*** Opening of MATERIALS PROVIDED ***
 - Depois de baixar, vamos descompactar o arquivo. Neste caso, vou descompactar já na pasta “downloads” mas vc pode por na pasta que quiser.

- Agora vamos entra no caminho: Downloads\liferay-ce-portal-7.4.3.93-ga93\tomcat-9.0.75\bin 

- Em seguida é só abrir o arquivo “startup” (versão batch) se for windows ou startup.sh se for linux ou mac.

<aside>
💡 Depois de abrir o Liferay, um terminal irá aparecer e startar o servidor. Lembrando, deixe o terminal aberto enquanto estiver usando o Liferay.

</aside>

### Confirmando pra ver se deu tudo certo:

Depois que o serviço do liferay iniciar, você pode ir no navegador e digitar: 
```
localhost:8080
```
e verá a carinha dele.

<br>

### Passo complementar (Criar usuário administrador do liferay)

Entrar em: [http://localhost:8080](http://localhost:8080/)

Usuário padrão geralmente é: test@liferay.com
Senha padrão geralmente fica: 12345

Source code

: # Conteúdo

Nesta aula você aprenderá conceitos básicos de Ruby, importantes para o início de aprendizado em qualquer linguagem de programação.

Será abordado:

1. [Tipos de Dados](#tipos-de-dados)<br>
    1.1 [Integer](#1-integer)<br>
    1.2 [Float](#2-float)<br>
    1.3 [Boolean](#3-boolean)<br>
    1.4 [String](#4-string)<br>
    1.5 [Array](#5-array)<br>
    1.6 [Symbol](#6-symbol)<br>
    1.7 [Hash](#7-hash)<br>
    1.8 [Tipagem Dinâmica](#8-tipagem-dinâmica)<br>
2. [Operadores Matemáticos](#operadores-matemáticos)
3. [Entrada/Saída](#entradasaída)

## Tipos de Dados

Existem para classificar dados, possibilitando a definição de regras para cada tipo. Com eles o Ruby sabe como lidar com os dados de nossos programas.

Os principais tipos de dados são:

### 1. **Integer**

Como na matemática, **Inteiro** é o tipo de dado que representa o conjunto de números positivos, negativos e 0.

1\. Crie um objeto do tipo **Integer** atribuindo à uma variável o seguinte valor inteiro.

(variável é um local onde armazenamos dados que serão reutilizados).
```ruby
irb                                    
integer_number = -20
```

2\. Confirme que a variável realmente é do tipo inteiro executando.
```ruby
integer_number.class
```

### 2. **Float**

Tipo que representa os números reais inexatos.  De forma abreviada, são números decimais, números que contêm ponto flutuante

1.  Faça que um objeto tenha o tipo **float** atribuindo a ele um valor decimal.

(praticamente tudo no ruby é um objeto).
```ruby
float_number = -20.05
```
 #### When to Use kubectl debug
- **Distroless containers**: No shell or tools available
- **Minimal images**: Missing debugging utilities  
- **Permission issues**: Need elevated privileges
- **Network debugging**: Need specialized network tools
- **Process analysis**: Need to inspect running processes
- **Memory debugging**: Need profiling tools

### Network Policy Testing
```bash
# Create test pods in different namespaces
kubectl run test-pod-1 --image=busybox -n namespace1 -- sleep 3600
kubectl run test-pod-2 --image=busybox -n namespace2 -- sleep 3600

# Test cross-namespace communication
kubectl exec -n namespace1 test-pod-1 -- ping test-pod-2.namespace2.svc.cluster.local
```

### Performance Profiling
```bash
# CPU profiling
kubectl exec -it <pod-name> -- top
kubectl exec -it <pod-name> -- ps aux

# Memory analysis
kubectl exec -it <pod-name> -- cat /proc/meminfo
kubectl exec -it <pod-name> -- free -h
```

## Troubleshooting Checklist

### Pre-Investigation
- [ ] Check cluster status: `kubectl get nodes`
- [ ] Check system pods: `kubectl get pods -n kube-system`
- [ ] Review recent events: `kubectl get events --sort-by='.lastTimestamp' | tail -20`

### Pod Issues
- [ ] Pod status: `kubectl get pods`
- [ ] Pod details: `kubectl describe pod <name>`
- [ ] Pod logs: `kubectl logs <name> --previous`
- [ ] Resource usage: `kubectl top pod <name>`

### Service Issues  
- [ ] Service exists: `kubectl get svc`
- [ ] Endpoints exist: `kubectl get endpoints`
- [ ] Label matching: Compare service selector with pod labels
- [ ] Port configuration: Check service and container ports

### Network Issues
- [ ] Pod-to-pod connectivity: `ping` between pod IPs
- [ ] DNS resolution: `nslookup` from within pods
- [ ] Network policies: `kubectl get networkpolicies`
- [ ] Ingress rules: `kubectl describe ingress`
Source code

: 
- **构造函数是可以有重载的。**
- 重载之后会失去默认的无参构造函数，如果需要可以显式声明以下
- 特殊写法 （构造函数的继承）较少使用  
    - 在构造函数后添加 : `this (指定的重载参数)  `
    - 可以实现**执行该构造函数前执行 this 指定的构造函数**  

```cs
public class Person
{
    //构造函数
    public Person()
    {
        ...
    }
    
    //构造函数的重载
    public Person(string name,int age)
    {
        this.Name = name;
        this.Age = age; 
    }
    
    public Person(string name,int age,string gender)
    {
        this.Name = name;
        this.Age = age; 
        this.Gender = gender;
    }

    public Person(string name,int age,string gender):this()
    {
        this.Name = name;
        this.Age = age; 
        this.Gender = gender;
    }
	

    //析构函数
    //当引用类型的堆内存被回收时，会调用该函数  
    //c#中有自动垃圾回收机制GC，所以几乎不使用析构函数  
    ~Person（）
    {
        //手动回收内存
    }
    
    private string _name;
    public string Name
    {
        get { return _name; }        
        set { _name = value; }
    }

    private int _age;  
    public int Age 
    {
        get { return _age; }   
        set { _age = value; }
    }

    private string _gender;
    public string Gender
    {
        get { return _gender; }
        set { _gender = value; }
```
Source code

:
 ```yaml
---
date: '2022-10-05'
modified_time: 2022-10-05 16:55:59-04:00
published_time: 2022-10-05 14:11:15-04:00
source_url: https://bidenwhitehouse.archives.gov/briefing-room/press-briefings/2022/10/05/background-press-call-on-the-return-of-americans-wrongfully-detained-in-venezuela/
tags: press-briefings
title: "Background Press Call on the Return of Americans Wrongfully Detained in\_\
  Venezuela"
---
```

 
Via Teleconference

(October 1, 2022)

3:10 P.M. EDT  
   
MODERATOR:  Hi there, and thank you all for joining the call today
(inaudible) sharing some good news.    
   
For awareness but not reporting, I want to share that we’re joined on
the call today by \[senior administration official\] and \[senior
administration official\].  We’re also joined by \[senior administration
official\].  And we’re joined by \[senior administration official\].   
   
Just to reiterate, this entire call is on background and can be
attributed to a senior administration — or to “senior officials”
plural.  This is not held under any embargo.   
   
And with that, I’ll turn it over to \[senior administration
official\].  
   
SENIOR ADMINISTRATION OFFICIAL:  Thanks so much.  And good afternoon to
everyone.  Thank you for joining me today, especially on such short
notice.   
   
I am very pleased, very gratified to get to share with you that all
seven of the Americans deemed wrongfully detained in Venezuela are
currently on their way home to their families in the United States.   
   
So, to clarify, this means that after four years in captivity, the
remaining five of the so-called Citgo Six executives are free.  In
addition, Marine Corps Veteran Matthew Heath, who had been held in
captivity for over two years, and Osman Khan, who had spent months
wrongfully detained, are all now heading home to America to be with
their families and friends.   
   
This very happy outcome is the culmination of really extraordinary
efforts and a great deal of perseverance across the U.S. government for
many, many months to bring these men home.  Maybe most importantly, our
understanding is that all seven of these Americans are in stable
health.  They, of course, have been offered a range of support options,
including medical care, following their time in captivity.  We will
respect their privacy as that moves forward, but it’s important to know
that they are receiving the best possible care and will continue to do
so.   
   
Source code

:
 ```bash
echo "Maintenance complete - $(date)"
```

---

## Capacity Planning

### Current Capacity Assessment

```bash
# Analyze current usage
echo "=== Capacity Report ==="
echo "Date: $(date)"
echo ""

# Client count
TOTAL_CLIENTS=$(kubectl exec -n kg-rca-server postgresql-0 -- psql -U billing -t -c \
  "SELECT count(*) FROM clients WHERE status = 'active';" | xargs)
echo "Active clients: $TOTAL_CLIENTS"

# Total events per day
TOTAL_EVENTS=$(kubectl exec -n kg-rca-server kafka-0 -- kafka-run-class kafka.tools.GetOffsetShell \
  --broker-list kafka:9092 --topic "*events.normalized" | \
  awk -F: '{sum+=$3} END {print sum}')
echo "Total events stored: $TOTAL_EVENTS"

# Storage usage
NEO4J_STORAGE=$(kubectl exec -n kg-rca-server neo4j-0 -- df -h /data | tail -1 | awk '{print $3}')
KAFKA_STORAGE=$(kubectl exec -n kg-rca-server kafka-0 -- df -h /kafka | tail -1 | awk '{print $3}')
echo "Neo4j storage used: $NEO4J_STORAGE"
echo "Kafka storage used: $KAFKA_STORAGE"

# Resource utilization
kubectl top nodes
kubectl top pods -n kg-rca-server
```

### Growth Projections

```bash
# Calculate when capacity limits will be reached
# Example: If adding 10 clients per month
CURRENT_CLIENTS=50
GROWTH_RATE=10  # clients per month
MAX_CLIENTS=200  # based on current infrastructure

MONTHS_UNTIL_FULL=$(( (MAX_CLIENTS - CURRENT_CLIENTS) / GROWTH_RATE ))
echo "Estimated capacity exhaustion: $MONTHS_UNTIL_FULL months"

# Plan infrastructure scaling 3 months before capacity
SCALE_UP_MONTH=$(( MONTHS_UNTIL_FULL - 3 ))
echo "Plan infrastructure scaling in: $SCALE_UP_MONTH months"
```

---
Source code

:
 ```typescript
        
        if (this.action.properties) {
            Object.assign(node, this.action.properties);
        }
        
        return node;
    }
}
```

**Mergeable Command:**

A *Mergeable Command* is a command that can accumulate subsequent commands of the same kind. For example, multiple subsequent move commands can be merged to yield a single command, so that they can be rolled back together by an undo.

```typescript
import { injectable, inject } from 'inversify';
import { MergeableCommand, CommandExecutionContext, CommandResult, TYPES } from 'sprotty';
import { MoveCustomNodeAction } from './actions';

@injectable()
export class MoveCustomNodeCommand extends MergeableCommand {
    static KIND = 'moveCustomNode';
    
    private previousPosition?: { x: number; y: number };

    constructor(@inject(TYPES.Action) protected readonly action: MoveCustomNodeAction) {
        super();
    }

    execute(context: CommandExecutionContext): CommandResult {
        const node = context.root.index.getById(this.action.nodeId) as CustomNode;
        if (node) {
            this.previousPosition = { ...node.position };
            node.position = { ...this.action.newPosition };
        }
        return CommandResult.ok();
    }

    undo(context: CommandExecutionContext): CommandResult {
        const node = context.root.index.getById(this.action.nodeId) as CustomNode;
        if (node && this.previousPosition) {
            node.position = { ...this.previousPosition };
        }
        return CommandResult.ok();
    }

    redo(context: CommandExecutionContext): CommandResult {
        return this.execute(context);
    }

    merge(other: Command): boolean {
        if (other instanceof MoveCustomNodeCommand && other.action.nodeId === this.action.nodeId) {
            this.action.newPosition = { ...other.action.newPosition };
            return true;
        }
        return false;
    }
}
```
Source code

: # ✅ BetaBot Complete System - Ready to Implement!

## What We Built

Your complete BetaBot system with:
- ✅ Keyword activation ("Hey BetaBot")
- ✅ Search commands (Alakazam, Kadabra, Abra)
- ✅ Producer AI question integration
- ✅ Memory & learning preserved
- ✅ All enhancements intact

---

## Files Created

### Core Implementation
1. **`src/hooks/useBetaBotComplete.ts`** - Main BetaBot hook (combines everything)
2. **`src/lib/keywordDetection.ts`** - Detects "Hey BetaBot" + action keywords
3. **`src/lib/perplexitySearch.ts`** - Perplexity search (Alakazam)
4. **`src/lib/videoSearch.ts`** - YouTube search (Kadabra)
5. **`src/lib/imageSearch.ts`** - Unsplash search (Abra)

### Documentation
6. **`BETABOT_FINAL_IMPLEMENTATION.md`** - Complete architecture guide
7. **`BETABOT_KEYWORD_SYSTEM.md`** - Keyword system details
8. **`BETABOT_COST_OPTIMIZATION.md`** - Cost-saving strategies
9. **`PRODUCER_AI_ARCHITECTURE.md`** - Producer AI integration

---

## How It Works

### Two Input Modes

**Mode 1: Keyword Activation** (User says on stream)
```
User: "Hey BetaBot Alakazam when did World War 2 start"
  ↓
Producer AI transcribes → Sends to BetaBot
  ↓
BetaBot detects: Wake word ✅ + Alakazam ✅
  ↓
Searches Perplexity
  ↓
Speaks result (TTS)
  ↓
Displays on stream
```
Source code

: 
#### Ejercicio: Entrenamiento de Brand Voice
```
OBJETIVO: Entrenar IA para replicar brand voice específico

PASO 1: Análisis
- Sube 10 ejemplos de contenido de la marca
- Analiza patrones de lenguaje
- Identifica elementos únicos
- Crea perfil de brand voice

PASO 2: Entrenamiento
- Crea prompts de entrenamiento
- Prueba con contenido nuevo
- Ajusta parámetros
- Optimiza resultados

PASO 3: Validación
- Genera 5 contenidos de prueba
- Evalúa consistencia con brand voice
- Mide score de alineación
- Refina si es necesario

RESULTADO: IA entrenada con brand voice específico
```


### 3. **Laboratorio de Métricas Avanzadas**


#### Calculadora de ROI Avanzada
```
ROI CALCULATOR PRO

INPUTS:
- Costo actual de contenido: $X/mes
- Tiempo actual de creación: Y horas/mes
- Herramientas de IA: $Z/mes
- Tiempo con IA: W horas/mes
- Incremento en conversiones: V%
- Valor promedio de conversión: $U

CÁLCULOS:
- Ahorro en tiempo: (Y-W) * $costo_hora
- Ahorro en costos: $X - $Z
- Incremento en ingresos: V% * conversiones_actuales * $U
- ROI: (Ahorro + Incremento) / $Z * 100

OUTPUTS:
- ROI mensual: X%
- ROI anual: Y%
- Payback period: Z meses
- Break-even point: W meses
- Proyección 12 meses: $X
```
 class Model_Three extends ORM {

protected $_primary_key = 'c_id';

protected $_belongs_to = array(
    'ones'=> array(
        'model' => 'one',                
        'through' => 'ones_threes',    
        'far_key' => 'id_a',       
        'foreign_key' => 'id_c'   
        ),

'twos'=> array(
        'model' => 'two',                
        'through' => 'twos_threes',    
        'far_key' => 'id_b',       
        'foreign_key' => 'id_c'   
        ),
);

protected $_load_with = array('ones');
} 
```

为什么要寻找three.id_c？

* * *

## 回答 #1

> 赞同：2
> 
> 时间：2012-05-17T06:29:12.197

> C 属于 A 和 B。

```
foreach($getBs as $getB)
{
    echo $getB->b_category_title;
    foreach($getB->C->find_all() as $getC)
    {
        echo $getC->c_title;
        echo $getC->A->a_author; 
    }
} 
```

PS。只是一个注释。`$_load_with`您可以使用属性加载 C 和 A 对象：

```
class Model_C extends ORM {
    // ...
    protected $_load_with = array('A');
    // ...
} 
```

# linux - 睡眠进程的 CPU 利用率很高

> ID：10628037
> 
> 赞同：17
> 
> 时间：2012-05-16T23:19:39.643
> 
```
*** Close of MATERIALS PROVIDED ***
TASK BRIEF.
Up to and including the line with "1.3 [Boolean](#3-boolean)<br>", transcribe the entries above exactly, starting from their first line.

EXPECTED ANSWER.
 - Depois de baixar, vamos descompactar o arquivo. Neste caso, vou descompactar já na pasta “downloads” mas vc pode por na pasta que quiser.

- Agora vamos entra no caminho: Downloads\liferay-ce-portal-7.4.3.93-ga93\tomcat-9.0.75\bin 

- Em seguida é só abrir o arquivo “startup” (versão batch) se for windows ou startup.sh se for linux ou mac.

<aside>
💡 Depois de abrir o Liferay, um terminal irá aparecer e startar o servidor. Lembrando, deixe o terminal aberto enquanto estiver usando o Liferay.

</aside>

### Confirmando pra ver se deu tudo certo:

Depois que o serviço do liferay iniciar, você pode ir no navegador e digitar: 
```
localhost:8080
```
e verá a carinha dele.

<br>

### Passo complementar (Criar usuário administrador do liferay)

Entrar em: [http://localhost:8080](http://localhost:8080/)

Usuário padrão geralmente é: test@liferay.com
Senha padrão geralmente fica: 12345

Source code

: # Conteúdo

Nesta aula você aprenderá conceitos básicos de Ruby, importantes para o início de aprendizado em qualquer linguagem de programação.

Será abordado:

1. [Tipos de Dados](#tipos-de-dados)<br>
    1.1 [Integer](#1-integer)<br>
    1.2 [Float](#2-float)<br>
    1.3 [Boolean](#3-boolean)<br>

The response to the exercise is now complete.